Les membres de l’assemblée citoyenne ont conseillé le gouvernement sur la gouvernance du changement climatique en transmettant 13 recommandations. Un comité parlementaire spécial, le Joint Oireachtas Committee on Climate Action (JOCCA) a été créé en juillet 2018, qui a influencé le plan d’action « Climate Action Plan » du gouvernement en 2019 et la loi « Climate Action Bill » de 2020, afin d'évaluer les recommandations de l'assemblée et d'y répondre.

Il a examiné les 13 recommandations sur une période de sept mois et a fourni une réponse détaillée à chacune d'entre elles. La JOCCA a développé les recommandations des citoyens en 42 recommandations prioritaires et 39 recommandations supplémentaires, telles qu'une révision complète de la loi-cadre sur le climat de l'État de 2015.

Si le comité a largement accepté les recommandations des citoyens, il a rejeté la proposition centrale d'une taxe générale sur le carbone et d'une taxe sur les gaz à effet de serre pour le secteur agricole.

En conclusion, l'influence de l'assemblée citoyenne irlandaise sur la politique climatique est remarquable, car d’ampleur inédite. L’assemblée citoyenne a en effet contribué aux nouvelles structures de gouvernance et de responsabilité esquissées dans le Plan d'action pour le climat, et les mesures d'atténuation et d'adaptation qu'elle a proposées ont été largement adoptées.

Apprentissage

En ce qui concerne l'inclusion, les organisateurs n'ont pas réussi à suffisamment mobiliser les groupes socio-économiques défavorisés et les agriculteurs, qui étaient largement sous-représentés dans l'assemblée. Cela peut s'expliquer par le fait que l'assemblée citoyenne ne rémunérait pas ses membres pour leur participation, ce qui rendait certainement la participation aux week-ends impossible ou trop coûteuse.

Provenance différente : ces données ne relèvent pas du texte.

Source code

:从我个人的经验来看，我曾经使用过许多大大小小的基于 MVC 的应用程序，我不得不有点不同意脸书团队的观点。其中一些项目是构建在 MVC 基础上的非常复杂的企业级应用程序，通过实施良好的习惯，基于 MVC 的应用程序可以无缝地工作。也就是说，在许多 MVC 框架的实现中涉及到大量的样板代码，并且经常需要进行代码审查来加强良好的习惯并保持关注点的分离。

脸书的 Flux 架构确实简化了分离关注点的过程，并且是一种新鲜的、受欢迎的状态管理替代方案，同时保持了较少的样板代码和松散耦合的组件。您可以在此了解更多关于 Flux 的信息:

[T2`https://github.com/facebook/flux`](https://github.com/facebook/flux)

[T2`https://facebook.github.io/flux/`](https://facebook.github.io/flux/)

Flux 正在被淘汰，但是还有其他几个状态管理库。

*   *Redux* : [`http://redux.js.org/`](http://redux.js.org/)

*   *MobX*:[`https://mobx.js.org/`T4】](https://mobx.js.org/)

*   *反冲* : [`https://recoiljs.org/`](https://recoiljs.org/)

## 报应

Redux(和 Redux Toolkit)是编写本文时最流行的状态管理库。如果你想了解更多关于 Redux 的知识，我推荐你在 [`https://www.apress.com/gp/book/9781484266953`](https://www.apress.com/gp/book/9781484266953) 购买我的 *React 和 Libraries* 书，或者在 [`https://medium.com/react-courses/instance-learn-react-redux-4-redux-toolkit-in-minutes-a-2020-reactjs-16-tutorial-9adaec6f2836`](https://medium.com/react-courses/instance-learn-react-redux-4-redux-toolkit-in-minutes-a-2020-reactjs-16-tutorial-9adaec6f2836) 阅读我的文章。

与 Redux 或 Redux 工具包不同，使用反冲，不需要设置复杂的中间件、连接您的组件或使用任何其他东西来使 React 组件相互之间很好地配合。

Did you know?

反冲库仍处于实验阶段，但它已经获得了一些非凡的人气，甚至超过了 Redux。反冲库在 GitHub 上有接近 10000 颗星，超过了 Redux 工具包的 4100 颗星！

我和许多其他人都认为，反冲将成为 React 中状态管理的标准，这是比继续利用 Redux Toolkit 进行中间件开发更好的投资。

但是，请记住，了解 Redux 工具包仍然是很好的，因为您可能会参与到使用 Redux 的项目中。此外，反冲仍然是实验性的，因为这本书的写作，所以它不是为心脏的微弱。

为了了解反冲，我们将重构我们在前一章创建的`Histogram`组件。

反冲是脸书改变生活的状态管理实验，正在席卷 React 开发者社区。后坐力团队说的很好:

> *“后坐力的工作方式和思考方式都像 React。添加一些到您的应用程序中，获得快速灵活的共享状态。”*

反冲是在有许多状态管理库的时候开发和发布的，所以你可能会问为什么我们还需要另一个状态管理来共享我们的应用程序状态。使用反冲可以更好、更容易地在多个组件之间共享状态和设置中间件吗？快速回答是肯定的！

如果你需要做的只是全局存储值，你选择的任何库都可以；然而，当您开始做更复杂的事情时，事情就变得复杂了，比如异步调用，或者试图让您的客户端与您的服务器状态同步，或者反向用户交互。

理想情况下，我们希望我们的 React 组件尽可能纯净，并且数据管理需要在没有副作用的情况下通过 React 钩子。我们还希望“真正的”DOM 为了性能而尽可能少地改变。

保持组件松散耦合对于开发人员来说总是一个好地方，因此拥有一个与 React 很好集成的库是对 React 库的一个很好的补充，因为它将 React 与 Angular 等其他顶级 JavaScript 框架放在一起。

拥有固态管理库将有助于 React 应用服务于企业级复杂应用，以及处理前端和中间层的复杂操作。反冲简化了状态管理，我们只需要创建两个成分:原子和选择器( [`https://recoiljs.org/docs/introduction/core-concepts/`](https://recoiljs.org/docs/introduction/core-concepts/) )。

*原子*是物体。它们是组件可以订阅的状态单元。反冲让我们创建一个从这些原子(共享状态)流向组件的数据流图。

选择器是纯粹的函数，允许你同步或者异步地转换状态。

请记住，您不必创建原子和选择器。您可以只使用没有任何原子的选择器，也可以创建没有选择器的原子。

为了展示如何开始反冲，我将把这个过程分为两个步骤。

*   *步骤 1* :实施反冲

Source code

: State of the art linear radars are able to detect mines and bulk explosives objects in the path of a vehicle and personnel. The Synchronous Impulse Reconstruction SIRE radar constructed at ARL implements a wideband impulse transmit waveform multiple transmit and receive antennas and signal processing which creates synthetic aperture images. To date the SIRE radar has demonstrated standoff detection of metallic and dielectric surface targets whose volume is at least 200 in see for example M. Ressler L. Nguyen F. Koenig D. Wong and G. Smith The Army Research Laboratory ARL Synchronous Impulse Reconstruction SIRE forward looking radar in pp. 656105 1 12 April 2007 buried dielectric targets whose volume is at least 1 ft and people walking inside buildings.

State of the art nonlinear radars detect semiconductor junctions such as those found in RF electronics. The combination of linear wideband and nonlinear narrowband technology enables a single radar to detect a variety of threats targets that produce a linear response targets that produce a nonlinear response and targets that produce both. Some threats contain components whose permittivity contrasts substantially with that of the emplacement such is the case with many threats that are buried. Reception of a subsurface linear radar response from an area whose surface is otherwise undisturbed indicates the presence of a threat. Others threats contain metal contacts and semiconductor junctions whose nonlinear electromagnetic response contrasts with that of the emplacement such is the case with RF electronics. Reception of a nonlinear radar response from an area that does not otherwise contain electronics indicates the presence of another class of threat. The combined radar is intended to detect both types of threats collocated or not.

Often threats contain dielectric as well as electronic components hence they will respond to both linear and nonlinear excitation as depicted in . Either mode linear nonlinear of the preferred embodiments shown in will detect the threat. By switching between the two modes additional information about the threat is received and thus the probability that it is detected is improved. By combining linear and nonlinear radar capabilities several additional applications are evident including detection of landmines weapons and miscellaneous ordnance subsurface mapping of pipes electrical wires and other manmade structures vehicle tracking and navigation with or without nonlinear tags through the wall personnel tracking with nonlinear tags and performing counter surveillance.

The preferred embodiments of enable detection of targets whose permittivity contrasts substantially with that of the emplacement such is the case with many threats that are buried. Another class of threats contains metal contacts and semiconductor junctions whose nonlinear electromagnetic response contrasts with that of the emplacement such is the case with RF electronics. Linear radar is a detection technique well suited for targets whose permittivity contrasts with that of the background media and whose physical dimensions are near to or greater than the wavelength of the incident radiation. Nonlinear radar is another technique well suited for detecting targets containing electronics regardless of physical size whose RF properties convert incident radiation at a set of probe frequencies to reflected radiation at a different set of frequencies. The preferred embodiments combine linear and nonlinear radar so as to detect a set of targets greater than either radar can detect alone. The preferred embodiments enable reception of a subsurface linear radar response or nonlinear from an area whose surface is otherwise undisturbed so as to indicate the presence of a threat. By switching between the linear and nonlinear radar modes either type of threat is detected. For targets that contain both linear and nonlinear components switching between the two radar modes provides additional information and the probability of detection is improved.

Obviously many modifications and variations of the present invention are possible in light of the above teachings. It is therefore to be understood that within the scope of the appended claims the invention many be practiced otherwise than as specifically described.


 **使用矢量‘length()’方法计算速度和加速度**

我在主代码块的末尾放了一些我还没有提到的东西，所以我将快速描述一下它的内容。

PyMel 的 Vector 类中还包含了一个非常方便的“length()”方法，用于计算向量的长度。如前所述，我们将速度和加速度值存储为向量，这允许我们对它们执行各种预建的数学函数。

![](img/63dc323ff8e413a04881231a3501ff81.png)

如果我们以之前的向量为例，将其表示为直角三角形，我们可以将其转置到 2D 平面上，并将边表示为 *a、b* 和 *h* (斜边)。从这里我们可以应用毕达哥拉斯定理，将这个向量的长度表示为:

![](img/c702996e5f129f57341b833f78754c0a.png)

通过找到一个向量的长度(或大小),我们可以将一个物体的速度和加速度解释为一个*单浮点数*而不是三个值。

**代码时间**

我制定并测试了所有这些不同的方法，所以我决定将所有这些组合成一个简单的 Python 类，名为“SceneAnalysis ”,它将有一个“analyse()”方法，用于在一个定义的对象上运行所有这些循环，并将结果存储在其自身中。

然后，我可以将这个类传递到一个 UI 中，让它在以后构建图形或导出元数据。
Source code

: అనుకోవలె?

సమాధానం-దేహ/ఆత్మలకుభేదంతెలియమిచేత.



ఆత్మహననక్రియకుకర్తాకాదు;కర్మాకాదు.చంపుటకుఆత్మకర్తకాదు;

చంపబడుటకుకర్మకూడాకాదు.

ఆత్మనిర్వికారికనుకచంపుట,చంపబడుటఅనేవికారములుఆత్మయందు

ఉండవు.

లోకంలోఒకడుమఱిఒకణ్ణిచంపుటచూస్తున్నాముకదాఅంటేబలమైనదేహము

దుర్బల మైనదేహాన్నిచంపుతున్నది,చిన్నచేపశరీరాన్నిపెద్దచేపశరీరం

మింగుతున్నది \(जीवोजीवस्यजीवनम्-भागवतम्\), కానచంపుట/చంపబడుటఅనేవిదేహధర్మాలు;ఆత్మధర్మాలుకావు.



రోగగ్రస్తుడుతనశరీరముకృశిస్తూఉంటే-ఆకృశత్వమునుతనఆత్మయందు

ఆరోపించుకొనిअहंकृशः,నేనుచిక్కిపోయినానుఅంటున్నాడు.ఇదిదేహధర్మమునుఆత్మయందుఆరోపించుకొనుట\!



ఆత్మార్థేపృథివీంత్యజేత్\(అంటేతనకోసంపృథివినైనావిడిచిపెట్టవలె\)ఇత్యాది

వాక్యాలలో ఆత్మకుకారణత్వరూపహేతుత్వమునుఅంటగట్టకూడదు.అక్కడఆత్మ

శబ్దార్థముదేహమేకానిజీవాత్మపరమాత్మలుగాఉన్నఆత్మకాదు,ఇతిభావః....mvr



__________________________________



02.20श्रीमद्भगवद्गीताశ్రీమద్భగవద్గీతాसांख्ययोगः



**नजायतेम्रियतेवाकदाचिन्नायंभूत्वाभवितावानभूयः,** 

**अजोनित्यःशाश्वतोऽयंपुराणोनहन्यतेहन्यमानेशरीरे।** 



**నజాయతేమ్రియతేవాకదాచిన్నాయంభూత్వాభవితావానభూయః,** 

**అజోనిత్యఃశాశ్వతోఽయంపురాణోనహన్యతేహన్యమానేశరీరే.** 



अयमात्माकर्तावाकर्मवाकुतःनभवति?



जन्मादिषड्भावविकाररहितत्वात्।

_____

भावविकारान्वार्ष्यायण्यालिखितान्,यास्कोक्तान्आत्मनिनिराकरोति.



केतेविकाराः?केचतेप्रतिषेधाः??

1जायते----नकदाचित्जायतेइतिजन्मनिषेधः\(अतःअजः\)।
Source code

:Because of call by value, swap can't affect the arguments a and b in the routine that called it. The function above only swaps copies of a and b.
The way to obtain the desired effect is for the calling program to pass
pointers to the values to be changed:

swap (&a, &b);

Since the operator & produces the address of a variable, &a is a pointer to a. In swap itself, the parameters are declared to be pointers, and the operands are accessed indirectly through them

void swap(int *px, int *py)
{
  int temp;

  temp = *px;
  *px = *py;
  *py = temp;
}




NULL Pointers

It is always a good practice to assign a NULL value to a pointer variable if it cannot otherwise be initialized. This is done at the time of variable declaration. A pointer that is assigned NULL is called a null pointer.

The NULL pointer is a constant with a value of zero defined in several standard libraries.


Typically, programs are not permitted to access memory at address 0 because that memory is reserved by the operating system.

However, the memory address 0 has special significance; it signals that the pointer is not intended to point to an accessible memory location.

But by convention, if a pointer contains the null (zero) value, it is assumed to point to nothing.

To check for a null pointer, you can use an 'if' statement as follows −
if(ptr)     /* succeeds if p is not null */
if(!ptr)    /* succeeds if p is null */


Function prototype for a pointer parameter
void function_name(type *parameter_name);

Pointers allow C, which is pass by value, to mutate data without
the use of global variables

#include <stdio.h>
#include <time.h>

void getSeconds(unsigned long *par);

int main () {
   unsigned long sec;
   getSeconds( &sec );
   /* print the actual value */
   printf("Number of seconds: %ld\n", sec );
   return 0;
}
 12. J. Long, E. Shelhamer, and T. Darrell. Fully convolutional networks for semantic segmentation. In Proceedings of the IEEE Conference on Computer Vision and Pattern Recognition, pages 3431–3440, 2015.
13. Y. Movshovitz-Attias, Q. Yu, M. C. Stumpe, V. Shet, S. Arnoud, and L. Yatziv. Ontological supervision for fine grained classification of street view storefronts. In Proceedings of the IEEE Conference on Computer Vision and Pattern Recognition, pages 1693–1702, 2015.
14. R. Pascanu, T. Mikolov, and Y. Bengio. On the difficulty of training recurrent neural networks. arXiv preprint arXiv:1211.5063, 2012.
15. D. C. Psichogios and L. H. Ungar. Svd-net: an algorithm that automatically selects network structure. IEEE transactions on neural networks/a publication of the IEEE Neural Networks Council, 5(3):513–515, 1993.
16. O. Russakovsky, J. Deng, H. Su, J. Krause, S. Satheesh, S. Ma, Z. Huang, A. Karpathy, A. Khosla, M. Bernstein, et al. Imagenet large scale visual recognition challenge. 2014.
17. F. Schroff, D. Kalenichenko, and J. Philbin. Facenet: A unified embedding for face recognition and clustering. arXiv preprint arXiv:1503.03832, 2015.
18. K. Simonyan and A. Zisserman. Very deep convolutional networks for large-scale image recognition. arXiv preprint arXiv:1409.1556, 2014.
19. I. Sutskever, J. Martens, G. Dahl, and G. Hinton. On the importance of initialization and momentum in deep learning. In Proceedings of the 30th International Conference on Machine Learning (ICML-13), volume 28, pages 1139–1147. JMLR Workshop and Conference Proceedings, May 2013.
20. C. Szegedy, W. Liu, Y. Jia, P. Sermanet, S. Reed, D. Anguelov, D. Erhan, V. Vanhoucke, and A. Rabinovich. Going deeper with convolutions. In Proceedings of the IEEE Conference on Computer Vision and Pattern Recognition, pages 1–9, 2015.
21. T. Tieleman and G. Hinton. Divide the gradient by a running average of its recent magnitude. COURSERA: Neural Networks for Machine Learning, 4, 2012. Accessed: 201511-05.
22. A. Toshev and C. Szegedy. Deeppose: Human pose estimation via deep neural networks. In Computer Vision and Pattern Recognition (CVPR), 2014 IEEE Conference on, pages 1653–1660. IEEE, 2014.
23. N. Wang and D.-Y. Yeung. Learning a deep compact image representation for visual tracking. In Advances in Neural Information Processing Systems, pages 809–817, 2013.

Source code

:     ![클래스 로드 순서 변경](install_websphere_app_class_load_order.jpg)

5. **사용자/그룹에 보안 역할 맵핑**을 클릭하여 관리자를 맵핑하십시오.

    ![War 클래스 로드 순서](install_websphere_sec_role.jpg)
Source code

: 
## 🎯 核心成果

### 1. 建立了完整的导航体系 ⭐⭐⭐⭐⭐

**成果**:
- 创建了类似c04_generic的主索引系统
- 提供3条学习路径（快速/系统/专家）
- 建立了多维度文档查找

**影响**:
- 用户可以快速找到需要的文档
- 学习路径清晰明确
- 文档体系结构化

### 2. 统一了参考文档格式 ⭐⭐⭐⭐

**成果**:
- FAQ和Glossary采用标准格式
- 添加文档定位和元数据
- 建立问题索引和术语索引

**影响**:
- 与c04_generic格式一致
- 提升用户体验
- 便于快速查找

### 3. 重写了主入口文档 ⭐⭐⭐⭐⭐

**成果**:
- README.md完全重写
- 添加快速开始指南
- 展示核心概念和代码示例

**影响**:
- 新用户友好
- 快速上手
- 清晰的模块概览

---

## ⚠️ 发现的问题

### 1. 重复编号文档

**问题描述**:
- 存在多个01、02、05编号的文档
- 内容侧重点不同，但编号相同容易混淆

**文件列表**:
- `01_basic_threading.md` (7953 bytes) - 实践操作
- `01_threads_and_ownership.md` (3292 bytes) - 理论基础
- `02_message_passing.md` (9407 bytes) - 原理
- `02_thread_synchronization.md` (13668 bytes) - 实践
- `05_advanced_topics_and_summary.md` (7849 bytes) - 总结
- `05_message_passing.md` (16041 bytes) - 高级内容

Une autre limite concerne les conditions légales de participation. Pour pouvoir participer à l'assemblée, les participants doivent être inscrits sur les listes électorales et être autorisés à participer à un référendum. Cela signifie que seules les personnes ayant la citoyenneté et âgées d'au moins 18 ans peuvent participer à l'assemblée citoyenne.

À partir de 2020, les assemblées de citoyens ne discutent plus d'une série de sujets différents au cours d'une même assemblée (ce qui était un héritage de la première convention constitutionnelle), mais se concentrent sur un seul sujet, comme les assemblées sur l'égalité des sexes (2020-2021), la perte de biodiversité ou le maire de Dublin élu au suffrage universel direct (tous deux en 2022) et la consommation de drogues (2023).  

Lors du dernier référendum (qui a inclut une double votation), le 8 mars 2024, les électeurs irlandais ont voté, contre la recommandation de l'assemblée citoyenne, de réécrire la constitution irlandaise de 1937 pour supprimer les paragraphes concernant le rôle des femmes et la nature de la famille. À la question de savoir s'il fallait élargir la définition de la famille pour y inclure les "relations durables", 67 % des citoyens ont voté contre. Quant au remplacement d'une référence aux femmes au foyer par une nouvelle disposition reconnaissant le rôle des soignants au sein de la famille (sans en définir le genre), 74 % des électeurs ont voté contre. Le taux de participation a été de 44 % 

David Farrell, politologue irlandais et consultant international sur les assemblées citoyennes, a déclaré que l'assemblée n'était pas déconnectée du grand public, mais que le gouvernement avait produit une formulation qui ne reflétait pas les recommandations de l'assemblée citoyenne. Ainsi, le gouvernement a largement ignoré ses recommandations au lieu de les utiliser, comme il l'a fait dans le cas du référendum sur l'avortement. Le politologue a appelé à une plus grande transparence durant la phase cruciale où les représentants du gouvernement ont reçu les recommandations de l'assemblée et décident de ce qui sera soumis à un référendum et de la manière dont cela sera formulé (voir en ligne). 

L'Irlande, qui a longtemps été considérée comme le pays modèle en matière d'assemblées citoyennes, doit, comme tous les pays, tirer les leçons de ces dernières expériences et continuer à améliorer les innovations démocratiques mises en place.